C'est au cours de cette première audition que surgit le nom de Saïd Kouachi, lui aussi originaire de Charleville-Mézières. Abdelaziz Abbad explique aux enquêteurs que fin 2014, un certain Marouan H., l'ex-petit ami de sa sœur, est venu le voir à Revin (Ardennes) avec un "type" qui recherchait des armes. En voyant les photos de Saïd Kouachi à la télé, il s'est dit : "Oh, on dirait celui est venu avec Marouan." "Dès que j'ai sorti ce nom-là, ils ne m'ont plus lâché", regrette à l'audience l'accusé, les bras croisés, un pull noir assorti à ses cheveux bruns. Depuis, ses versions n'ont cessé d'évoluer.
"Quelle est votre position aujourd'hui ?" demande le président. Les réponses alambiquées de l'intéressé n'aident pas à y voir beaucoup plus clair. Une assesseure vient au secours de la cour et résume "la thèse du malentendu" défendue par Abdelaziz Abbad : au départ, ce dealer reconverti en garagiste, qui continue à faire dans les stupéfiants mais aussi "occasionnellement" dans le trafic d'armes, reconnaît être descendu le 25 novembre chez Ali Riza Polat à Grigny (Essonne) sur les conseils de Metin Karasular. Version numéro 1 : pour des stupéfiants. Version numéro 2 : pour trouver les armes demandées par Marouan H. et le "type" qui ressemble à Saïd Kouachi. Lequel cherchait "deux kalachnikovs, des pistolets automatiques et un gilet par balle". Ali Riza Polat lui montre un sac d'armes, dont certaines sont rouillées. Abdelaziz Abbad n'en veut pas et repart bredouille.
Un "lot d'armes pourries"
Version numéro 3 : Abdelaziz Abbad inverse la chronologie. Il descend chez Ali Riza Polat pour trouver des armes à écouler, elles ne lui plaisent pas, mais il se laisse convaincre par Metin Karasular.
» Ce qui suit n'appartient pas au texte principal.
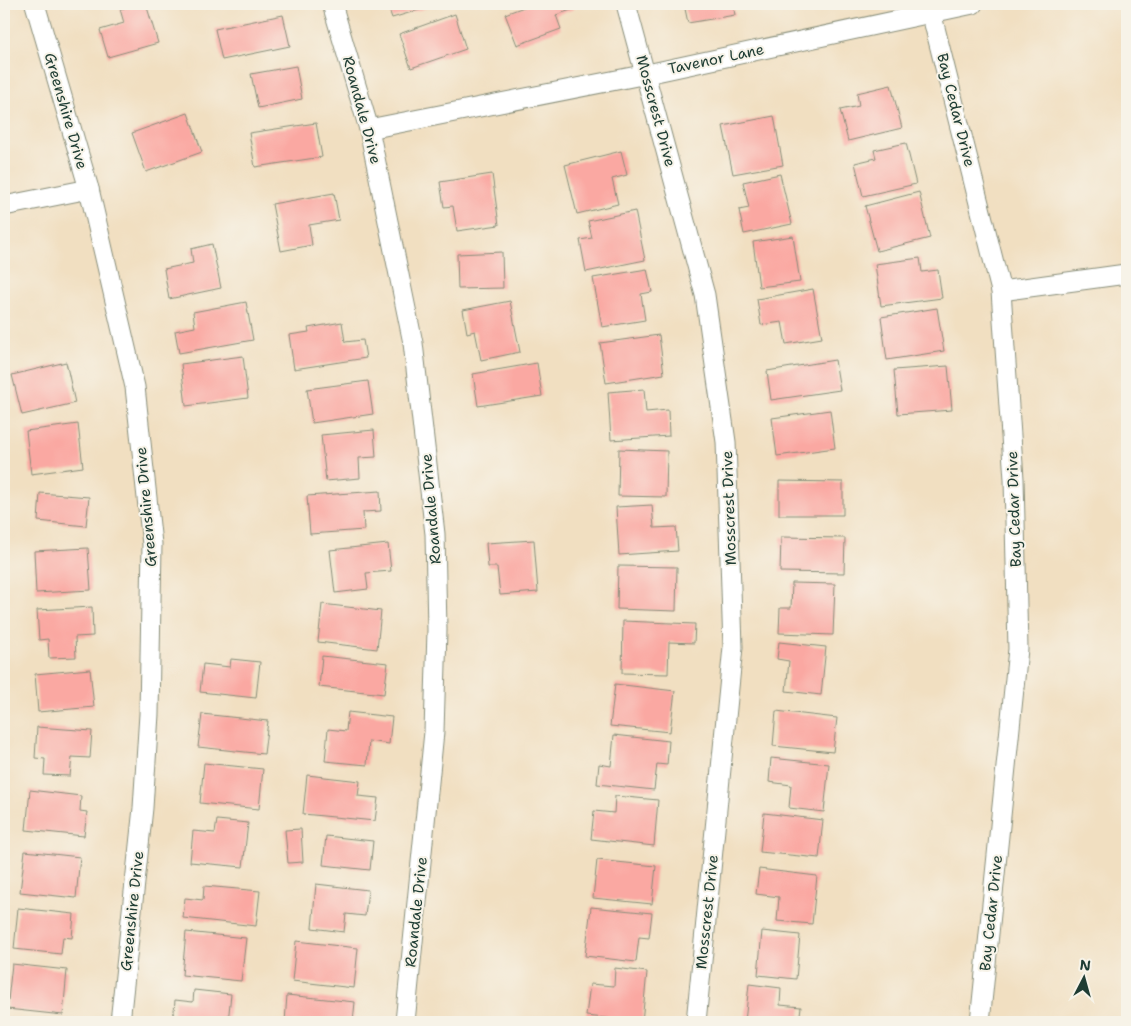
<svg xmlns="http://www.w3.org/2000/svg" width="1131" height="1026" font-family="'Shantell Sans',sans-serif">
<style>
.building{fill:#faa8a2}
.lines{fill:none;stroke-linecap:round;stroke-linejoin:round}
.minor-casing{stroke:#888e7a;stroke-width:21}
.minor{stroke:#fff;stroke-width:19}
.labels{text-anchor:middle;stroke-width:4;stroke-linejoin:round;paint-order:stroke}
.street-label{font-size:15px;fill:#1f3d34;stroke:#f7f3e8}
</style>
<rect width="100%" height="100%" fill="#f7f3e8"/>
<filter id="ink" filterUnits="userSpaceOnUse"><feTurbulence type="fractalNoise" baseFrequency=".02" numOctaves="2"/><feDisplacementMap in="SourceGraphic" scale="10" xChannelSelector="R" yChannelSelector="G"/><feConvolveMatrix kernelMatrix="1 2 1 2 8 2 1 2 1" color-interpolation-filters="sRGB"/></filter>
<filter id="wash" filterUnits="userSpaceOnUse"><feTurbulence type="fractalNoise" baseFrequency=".0096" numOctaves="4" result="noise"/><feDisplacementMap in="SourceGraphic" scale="20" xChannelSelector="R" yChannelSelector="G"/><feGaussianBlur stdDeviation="1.12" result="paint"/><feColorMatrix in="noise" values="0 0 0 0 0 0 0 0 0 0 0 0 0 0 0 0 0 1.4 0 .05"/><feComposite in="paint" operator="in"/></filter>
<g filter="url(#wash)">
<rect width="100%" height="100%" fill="#f1dfc1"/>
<g id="blocks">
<g class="building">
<polygon points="139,4 146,4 158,43 108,57 100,30 124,23 120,9"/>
<polygon points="387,4 439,4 392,18"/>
<polygon points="532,4 573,4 574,9 556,15 561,29 517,45 505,14"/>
<polygon points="684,4 733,4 735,15 688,23"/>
<polygon points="455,14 466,49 411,68 399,34"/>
<polygon points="283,15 290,46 222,60 215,29"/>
<polygon points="296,66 302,99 258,108 251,74"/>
<polygon points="891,85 902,128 848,141 840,110 859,106 857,93"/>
<polygon points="188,113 202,152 146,172 132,133"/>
<polygon points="774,116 783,165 733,174 723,126"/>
<polygon points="316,123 322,157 255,167 249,133"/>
<polygon points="906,143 916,184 863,196 855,163 876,158 874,150"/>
<polygon points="621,151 627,175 612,179 618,204 577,214 565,165"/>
<polygon points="492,174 499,225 457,231 453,206 444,207 440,182"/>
<polygon points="780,174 792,224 744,234 739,210 749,208 743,182"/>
<polygon points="919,192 930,238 877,251 865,206"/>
<polygon points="334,193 339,220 309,225 312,245 281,251 272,204"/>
<polygon points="635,211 645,260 586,272 580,240 592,238 588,221"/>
<polygon points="793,236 800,282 759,287 753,242"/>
<polygon points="212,244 221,288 169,299 164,269 193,263 191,249"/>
<polygon points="502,252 503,288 458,289 457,254"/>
<polygon points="920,258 922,272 938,270 942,298 881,306 875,264"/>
<polygon points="647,269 652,292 641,294 645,320 602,327 593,278"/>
<polygon points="813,289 822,338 786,344 782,322 761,325 757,299"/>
<polygon points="510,301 520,352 481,360 475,331 467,333 463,310"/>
<polygon points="246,302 253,340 179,353 175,331 195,327 193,312"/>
<polygon points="937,308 944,351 887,360 881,317"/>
<polygon points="342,322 345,342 363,340 366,358 294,369 289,335 309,332 308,328"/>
<polygon points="659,335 664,374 606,383 600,343"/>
<polygon points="243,356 248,398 186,406 181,364"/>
<polygon points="835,360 840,390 771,400 767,371"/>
<polygon points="66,362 75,403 22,415 12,375"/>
<polygon points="537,363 542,396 478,406 473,374"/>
<polygon points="948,366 952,410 898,414 894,370"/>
<polygon points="368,381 373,414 312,423 307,389"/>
<polygon points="644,389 646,412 668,410 669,436 611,440 608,392"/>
<polygon points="830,410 835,448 777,456 772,418"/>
<polygon points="78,424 83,467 31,474 26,431"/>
<polygon points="374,430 376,457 359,458 360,478 326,481 321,435"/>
<polygon points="619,449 667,451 666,497 618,496"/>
<polygon points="779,481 843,482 843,515 779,515"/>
<polygon points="380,491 381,511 363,512 364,530 310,534 307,496"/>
<polygon points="40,493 89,497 86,526 38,521"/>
<polygon points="652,505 654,528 676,527 678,551 619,555 616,507"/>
<polygon points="781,537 845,538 844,573 780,572"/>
<polygon points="534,540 538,592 500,595 497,567 488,567 486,543"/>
<polygon points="388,544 391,571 366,573 368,589 335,593 330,550"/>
<polygon points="88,548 91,590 36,593 34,551"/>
<polygon points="618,566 677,567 676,611 617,609"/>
<polygon points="792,583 835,584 833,635 779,633 780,608 791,608"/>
<polygon points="322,604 381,611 377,649 318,642"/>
<polygon points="92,607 93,636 75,637 76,657 49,658 48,639 39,640 37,610"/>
<polygon points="623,621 695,624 694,643 669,642 668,674 622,673"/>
<polygon points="779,642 826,647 821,695 786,691 789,661 777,659"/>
<polygon points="322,656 388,663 384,694 319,687"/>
<polygon points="231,659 260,662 256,698 200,692 203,664 230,667"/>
<polygon points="90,669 94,707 38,712 35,674"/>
<polygon points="615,684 675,691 670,732 610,726"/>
<polygon points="776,711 837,718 833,752 773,746"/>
<polygon points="348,712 392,717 389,744 369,741 367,765 325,761 328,729 346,731"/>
<polygon points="202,714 268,721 264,754 198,747"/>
<polygon points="37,727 92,731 90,758 72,757 70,776 44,775 45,759 35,758"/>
<polygon points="614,735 669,741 667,765 657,764 654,790 597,784 599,764 611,766"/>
<polygon points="771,758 829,764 824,812 789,808 791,785 769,782"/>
<polygon points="204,763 263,769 259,809 200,803"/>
<polygon points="307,775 360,781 358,796 378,798 375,821 303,814"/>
<polygon points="30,790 81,796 80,811 87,812 84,836 26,830"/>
<polygon points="615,796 658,800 654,846 591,839 594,811 614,813"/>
<polygon points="764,813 823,820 819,858 760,852"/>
<polygon points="217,820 248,823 243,867 190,862 193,831 215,833"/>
<polygon points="301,829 303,862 288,863 285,830"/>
<polygon points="326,836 373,841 370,870 323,865"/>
<polygon points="25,851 80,857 76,898 20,892"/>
<polygon points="597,860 656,866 652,904 593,898"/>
<polygon points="759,869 817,876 812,924 777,921 779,897 756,894"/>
<polygon points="316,884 368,890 365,916 346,914 344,932 312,928"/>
<polygon points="204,886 260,891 256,926 183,918 185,898 203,900"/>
<polygon points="591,907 652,913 649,938 639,937 636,962 585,956"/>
<polygon points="18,908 74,914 72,938 63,937 61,954 14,949"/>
<polygon points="762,931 800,935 796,979 758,975"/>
<polygon points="186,932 246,938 241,981 182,975"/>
<polygon points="296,941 358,948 354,988 292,981"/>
<polygon points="12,964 67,970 63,1015 7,1009"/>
<polygon points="615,968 647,972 642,1022 586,1016 590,984 614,986"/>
<polygon points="749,984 781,988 780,1005 801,1007 799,1022 745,1022"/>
<polygon points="194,990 231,994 228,1022 173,1022 175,1000 193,1002"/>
<polygon points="287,995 355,1002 353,1022 285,1022"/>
</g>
</g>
</g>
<g filter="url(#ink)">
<use href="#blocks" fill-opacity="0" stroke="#888e7a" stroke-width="1"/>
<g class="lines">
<g class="minor-casing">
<g id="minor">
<polyline points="35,4 89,189 135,387 152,544 149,714 143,808 120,1022"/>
<polyline points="332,4 369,129 413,343 435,534 437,630 434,732 405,1022"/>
<polyline points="626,4 705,295 726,442 733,647 696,1022"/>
<polyline points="929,4 1001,291 1014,479 1018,649 980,1022"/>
<polyline points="369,129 647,74 973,4"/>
<polyline points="4,206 89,189"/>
<polyline points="1001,291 1126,274"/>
</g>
</g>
<use href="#minor" class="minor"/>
</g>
</g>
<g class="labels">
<g class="street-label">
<text transform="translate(716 59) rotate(-12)" y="5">Tavenor Lane</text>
<text transform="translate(362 110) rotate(75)" y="5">Roandale Drive</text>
<text transform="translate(956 110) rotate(76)" y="5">Bay Cedar Drive</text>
<text transform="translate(66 111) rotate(74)" y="5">Greenshire Drive</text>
<text transform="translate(656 111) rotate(75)" y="5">Mosscrest Drive</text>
<text transform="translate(146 507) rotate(-95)" y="5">Greenshire Drive</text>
<text transform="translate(729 508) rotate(-92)" y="5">Mosscrest Drive</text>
<text transform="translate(431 509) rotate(-95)" y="5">Roandale Drive</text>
<text transform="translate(1014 509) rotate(-92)" y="5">Bay Cedar Drive</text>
<text transform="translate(132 911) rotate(-84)" y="5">Greenshire Drive</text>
<text transform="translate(416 912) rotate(-84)" y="5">Roandale Drive</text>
<text transform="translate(707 912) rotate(-84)" y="5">Mosscrest Drive</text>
<text transform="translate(991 913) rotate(-84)" y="5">Bay Cedar Drive</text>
</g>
</g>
<rect width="1131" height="1026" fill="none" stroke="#f7f3e8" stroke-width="20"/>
<g transform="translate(1084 978) rotate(6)" stroke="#f7f3e8" stroke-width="4" paint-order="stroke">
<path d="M0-4L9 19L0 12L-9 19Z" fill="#1f3d34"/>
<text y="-8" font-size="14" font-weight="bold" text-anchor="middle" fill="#1f3d34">N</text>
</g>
</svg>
Selon l'accusation, c'est Michel Catino qui fait le trajet pour remonter le sac, moyennant 500 euros. Abdelaziz Abbad rencontre alors le fameux duo à la recherche d'armes, leur présente le sac. Ils n'en veulent pas non plus. "Après, ça tourne en eau de boudin cette histoire. Marouan vous dit que finalement ils ont trouvé ce qu'ils voulaient à Paris. Vous vous retrouvez avec ce lot d'armes pourries, considérez que Metin Karasular a une dette envers vous et ça se règle en héroïne. Est-ce que c'est à peu près ça l'histoire ?" demande la magistrate. "Oui", répond l'accusé.
Voilà pour les versions données pendant l'enquête, puis à l'audience. Pour les faits, l'accusation retient qu'Abdelaziz Abbad borne le 3 janvier 2015 au garage de Metin Karasular, le jour où Ali Riza Polat et Amedy Coulibaly rencontrent le Belge pour un présumé échange d'armes. Il coupe sa ligne téléphonique le 7 janvier, premier jour des attentats. L'accusé, plus calme que pendant ses auditions, comme le souligne le premier assesseur, perd patience : le 3 janvier, il soutient être allé sur place récupérer l'héroïne. Et le 7, avoir coupé son téléphone pour échapper aux appels incessants de Metin Karasular qui voulait récupérer son argent.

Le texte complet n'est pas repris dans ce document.